Journey to the Hive of the Soul

Honey is planned to follow Egg and Milk in order of production; its script first has to be completed. To this end support will be sought from the Balkan Fund, Hubert Bals Fund and Sundance.

This support is essential to endow the script with realistic detail, because:

Documenting the perilous living conditions of people who produce the most precious honey in the world, living as they do on the largely undiscovered Turkey's Eastern Black Sea Region's high mountains, learning about the production of honey and observing the lives of the children in the region are all vital to the script's wealth of detail and cinematography.

This will necessitate travelling to the region at different times and in different seasons. It is also vitally important to meet with the dwindling apiarists in the region to perceive their authentic lifestyles removed from the rest of the world and to hear their stories. Information on the hive-building techniques, the choice of trees on which to hang the hives and the endangered Caucasian bees are essential, as are conversations with the school teachers and pupils in the mountain villages.

An additional point to keep in mind is the climate in the region, which results in cloud and/or rain nearly 300 days of the year. This atmosphere has to be documented with test shoots as the film is planned to be shot in HD; it is vital for the test footage then to be inspected at the colour correction stage in order to help determine the basic colouring and lighting of the film.

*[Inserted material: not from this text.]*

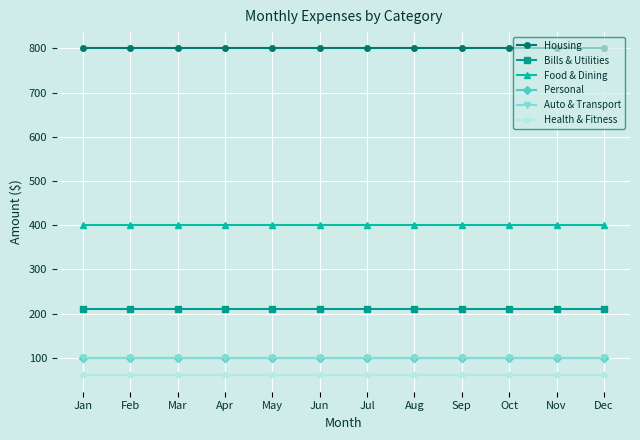

Is this an area chart (filled region under the line)?

No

In addition, the dwindling indigenous ethnic languages such as Laz and Hemşin, as the native languages of some of the characters, need to be well documented so that these characters may speak in their own tongues. Additional authentic material such as local traditions, superstitions, legends and habits as yet untouched by modern life, food and clothing are all as important as the wild nature itself...

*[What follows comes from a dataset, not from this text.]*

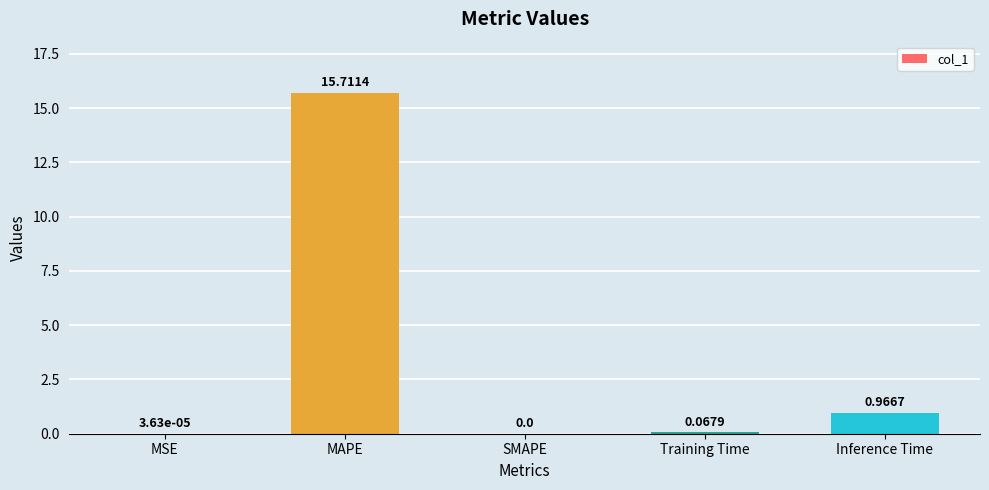

How many values exceed 0?

4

Music is an integral part of daily life, and in particular, the songs accompanied by the kemençe and tulum, the oral literature tradition of particular poems and the horon dance. And finally, the interviews we intend to hold with local poets about their childhoods might offer us rich life stories so that we may come closer to the spring from which Yusuf, our poet, originates, that is, the surprising riches of a child's attempt at understanding and perceiving the world about him.